Healthy and crisp, chip by chip you ingest calcium, B vitamins and antioxidant compounds. The great thing about kale chips is that they are low in calories and have almost no carbohydrates, so enjoy them.

  • About 50 calories are found in a 150g serving of kale chips.


Although almonds contain a good proportion of fat, the correct dose can help you lose weight. Almonds are rich in protein, as well as vitamin E, magnesium, calcium, and antioxidants that protect cells.

A handful of almonds every day supports muscle and bone development, blood sugar regulation and metabolism.

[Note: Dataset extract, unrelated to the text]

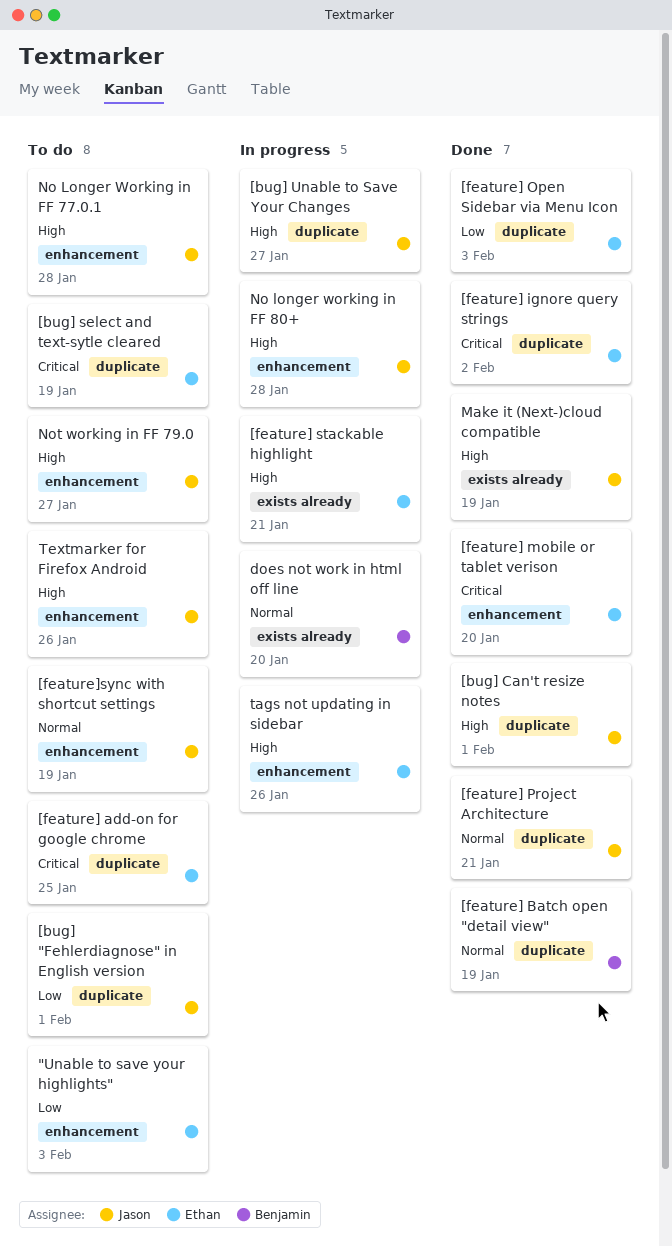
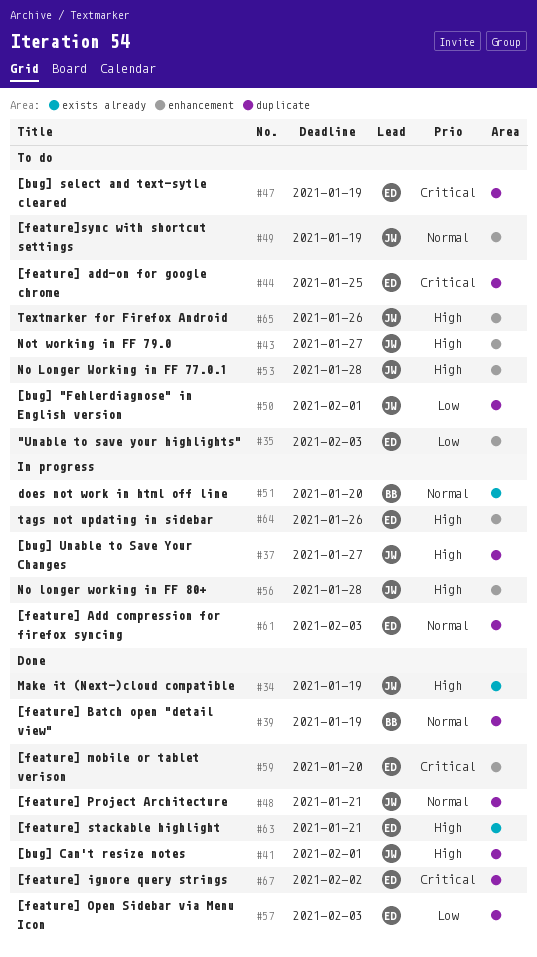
[feature] Add compression for firefox syncing: none -> present
[feature] stackable highlight, status: In progress -> Done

  • A serving of almonds (30 g) contains 170 calories.


Eggs are very important for athletes. Not only are they a good source of protein: there is hardly any other protein source that the body can use so well. A medium egg weighing about 55g provides about 7g of protein.

Eggs also contain important vitamins and minerals such as iron, calcium, iodine, and phosphorus. This makes it the perfect regeneration meal after a workout. A hard-boiled egg can save you from the crash you suffer around noon or other cravings.

  • An egg of about 55 g contains about 80 calories.


Edamame is literally on everyone’s lips right now. They are quickly prepared in salt water and eaten like pipes, scooping out the pods and keeping the delicious seeds in your mouth.

Soy is rich in protein and fiber, making it not only a tasty alternative, but also a healthy one compared to conventional snacks. They also satisfy for longer and keep blood sugar levels constant.


  1. Boil 1 liter of water in a saucepan and add 1 tablespoon of sea salt.
  2. Add about 400 g of edamame to the water for 5 minutes. Once out of the water, the soybeans appear covered with a light crust of salt.
  3. A serving of edamame (100 g) contains approximately 125 calories.